Una guerra contra los pobres y los marginados

Tailandia constituye otro ejemplo preocupante. Aunque no la llevó a cabo de un modo tan sangriento como Filipinas, Tailandia inició una guerra contra las drogas a principios de la década de 2000, debido a la cual encarceló a decenas de miles de personas. Hoy en día, alrededor del 70% de la población reclusa del país ha sido encarcelada por delitos relacionados con las drogas, pero aun así el consumo y la accesibilidad a los estupefacientes siguen siendo elevados. Esto concuerda con los datos de Estados Unidos, donde el consumo de drogas sigue siendo muy alto, a pesar de los años de duras tácticas para luchar contra ellas. Además, varios estudios revelaron que, de hecho, el uso de la pena de muerte como medida disuasoria contra el tráfico y el consumo de drogas contribuye muy poco a reducir la delincuencia. “La pena de muerte constituye una medida simplista para hacer creer a la gente que el gobierno está adoptando medidas serias”, explica Lai.

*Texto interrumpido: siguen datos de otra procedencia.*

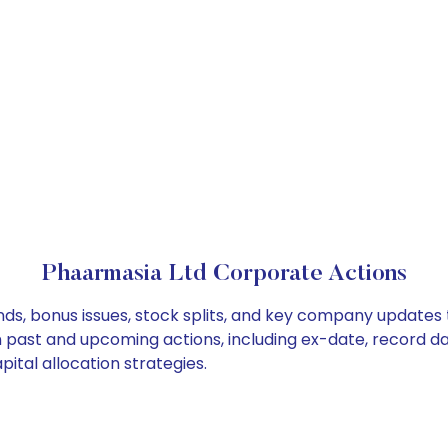
Phaarmasia Ltd Corporate Actions
ds, bonus issues, stock splits, and key company updates 
on past and upcoming actions, including ex-date, record d
ital allocation strategies.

Asimismo, los observadores de los derechos humanos están seriamente preocupados porque existen pruebas de que las víctimas de la pena de muerte y de los asesinatos extrajudiciales suelen proceder de comunidades pobres y/o marginadas y no son necesariamente individuos que controlen redes criminales. La falta de rendición de cuentas para la policía significa que entre los muertos pueden incluir víctimas que no estén relacionadas con el consumo de estupefacientes, como demuestra el asesinato en 2017 de Kian Loyd de los Santos de 17 años o de opositores políticos. Más de una decena de las víctimas en Bangladés eran activistas del principal partido de la oposición: el Partido Nacionalista de Bangladés.

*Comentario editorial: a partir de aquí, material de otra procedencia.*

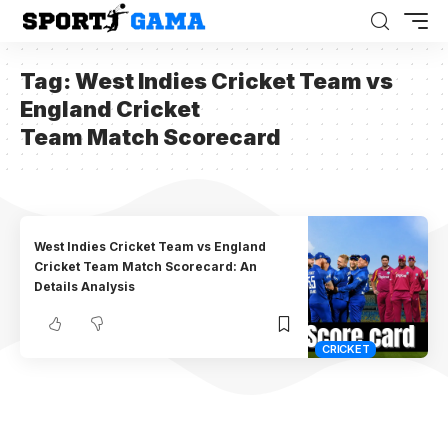
Tag:
West Indies Cricket Team vs
England Cricket
Team Match Scorecard
West Indies Cricket Team vs England
Cricket Team Match Scorecard: An
Details Analysis
CRICKET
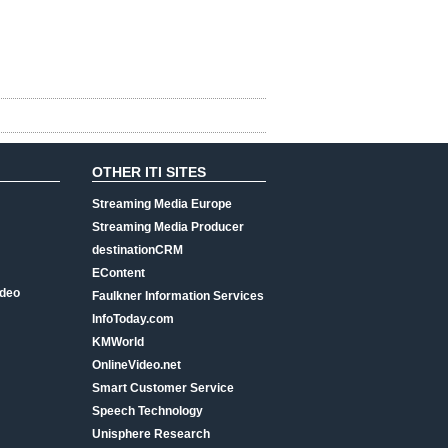
OTHER ITI SITES
Streaming Media Europe
Streaming Media Producer
destinationCRM
EContent
ideo
Faulkner Information Services
InfoToday.com
KMWorld
OnlineVideo.net
Smart Customer Service
Speech Technology
Unisphere Research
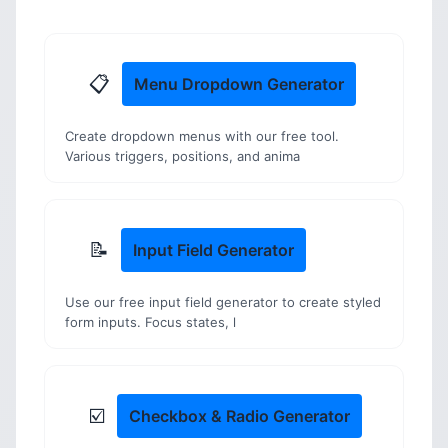
📋
Menu Dropdown Generator
Create dropdown menus with our free tool.
Various triggers, positions, and anima
📝
Input Field Generator
Use our free input field generator to create styled
form inputs. Focus states, l
☑️
Checkbox & Radio Generator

“Violando las mismas leyes que se supone deberían defender, las autoridades han tomado medidas drásticas basándose en pruebas de lo más endeble para detener a gente sospechosa de comprar o vender drogas, a menudo en barrios pobres”, denuncia Waraich.

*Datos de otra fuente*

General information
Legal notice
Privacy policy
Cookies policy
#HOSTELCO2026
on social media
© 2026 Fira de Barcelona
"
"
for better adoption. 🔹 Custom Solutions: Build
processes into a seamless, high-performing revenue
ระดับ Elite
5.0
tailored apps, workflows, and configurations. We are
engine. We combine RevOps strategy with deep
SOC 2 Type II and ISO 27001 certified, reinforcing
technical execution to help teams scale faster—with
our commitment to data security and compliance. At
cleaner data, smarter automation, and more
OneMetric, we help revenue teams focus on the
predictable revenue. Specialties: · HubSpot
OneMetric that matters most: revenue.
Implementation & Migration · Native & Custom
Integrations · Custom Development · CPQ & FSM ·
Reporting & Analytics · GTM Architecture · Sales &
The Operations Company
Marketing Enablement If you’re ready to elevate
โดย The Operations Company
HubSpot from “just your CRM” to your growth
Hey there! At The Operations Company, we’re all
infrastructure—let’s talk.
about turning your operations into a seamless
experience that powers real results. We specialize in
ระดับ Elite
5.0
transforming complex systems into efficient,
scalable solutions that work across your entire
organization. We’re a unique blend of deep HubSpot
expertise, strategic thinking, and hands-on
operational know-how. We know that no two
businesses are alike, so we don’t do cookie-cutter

A pesar de todas las pruebas, falta el impulso necesario para pasar de unas tácticas basadas en la fuerza y la violencia a una estrategia más basada en la sanidad pública: “Se trata de un simbolismo político a costa no solo de los individuos, sino también de comunidades y sociedades enteras, porque en lugar de invertir en abordar eficazmente los problemas sociales, estos gobiernos han decidido limitarse a distraer a los votantes”, asegura Lai.

Si el objetivo es político, entonces la guerra contra las drogas ha tenido éxito, al menos para sus líderes. En Filipinas, Duterte sigue siendo uno de los políticos más populares de Asia. De manera parecida, en Indonesia, Jokowi ha visto cómo su índice de popularidad aumentaba cada vez que autorizaba una ronda de ejecuciones de supuestos narcotraficantes y no ha sufrido ninguna consecuencia negativa por el aumento de las ejecuciones extrajudiciales.

“Siempre que ha podido, Jokowi ha utilizado cuestiones públicas que se pudieran explotar en una plataforma populista y una de ellas ha sido la de las drogas”, asegura Ricky Gunawan, un abogado indonesio de derechos humanos y director del Instituto Comunitario de Asistencia Jurídica (LBH Masyarakat), con sede en Yakarta (Indonesia).

En Bangladés, el mismo ‘truco’ también ha funcionado bien. El partido de la Liga Awami de la primera ministra Hasina ganó las elecciones en diciembre de 2018 con rotundidad. Obtuvo 288 de los 300 escaños del Parlamento, a pesar de las numerosas acusaciones de fraude electoral. En Filipinas, los aliados de Duterte ganaron por mayoría las elecciones de mitad del mandato por 12 escaños en el Senado.

Mientras los votantes sigan apoyando a políticos que dan prioridad a las políticas populistas por delante de los derechos humanos, es muy probable que la guerra contra las drogas siga cobrándose nuevas víctimas en toda Asia.